Такое возможно только в предположении, что разум человека прикосновен к абсолютным (отделённым) идеям, содержащим в себе в свёрнутом виде весь моральный космос, который может быть обнаружен путём логического раскрытия этих идей. И Кант утверждает нас в этом предположении, когда говорит, что метафизика нравственности не имеет «никакого другого основания, кроме критики чистого практического разума». Требование, которое Эммануил Кант предъявляет к этой критике – доказать, что кажущаяся внеразумной нравственная природа человека на самом деле принадлежит разуму, и что разум един, как в спекулятивной, так и в практической (в смысле окормления воли) актуальности: «я требую от критики чистого практического разума, чтобы она, если она должна быть законченной, имела возможность показать в одном общем принципе единство практического разума со спекулятивным, так как, в конце концов, мы имеем дело с одним и тем же разумом, который должен иметь различие лишь в применении».

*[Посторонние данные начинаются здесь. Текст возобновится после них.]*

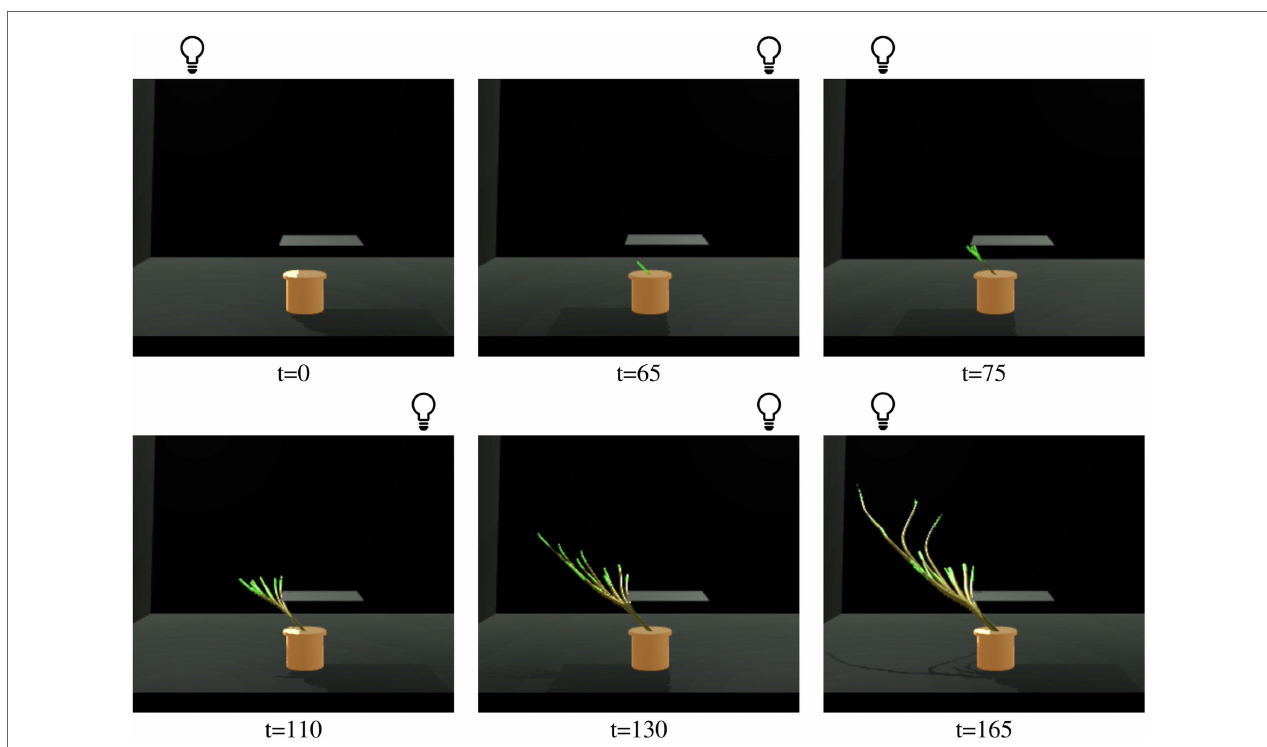
FigUre 7 | Screenshots of a swarm grammar specifically illustrating shadow avoidance. The plate hovering above the plant pot effectively shields the light from the top-right light source (depicted as a sphere). Avoiding the shadow, the plant’s growth is dominated by a sidesways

За этим апофеозом разума угадывается обновлённая утопия Платона: Город Философов, в котором каждый будет абсолютно свободен, и, вместе с тем, это общество свободных будет совершенно моральным. Тем самым Кант хочет защитить идеал Просвещения от тех, кто утверждает, что всеобщая свобода и просвещение неизбежно приведут к падению нравов, распущенности и преступлениям, – поскольку человек, поражённый первородным грехом, зол; его развращённый разум не способен управлять желаниями, и без помощи Бога человек не может делать добра. Против Кант, говорящий: нет, разум способен к добру, стоит лишь ему познать абсолютную необходимость, могущую стать основой обязательности; ведь разум стремится к добру – в этом его основное предназначение, которое Кант доказывает от противного, указывая, сколь бесполезен и даже вреден разум в практике простого выживания. Он говорит: «Так как разум недостаточно приспособлен для того, чтобы уверенно вести волю в отношении ее предметов и удовлетворения всех наших потребностей (которые он сам отчасти приумножает), а к этой цели гораздо вернее привел бы врожденный природный инстинкт, и все же нам дан разум как практическая способность, т. е. как такая, которая должна иметь влияние на волю, - то истинное назначение его должно состоять в том, чтобы породить не волю как средство для какой-нибудь другой цели, а добрую волю самое по себе».
Итак, разум всё время пытается творить добро, которое оказывается злом лишь потому, что у разума нет нужного инструмента, мерила – точного критерия добра. И Кант намерен разыскать этот инструмент в самом разуме и вручить его чистому практическому уму, чьё изначальное назначение – добродетель.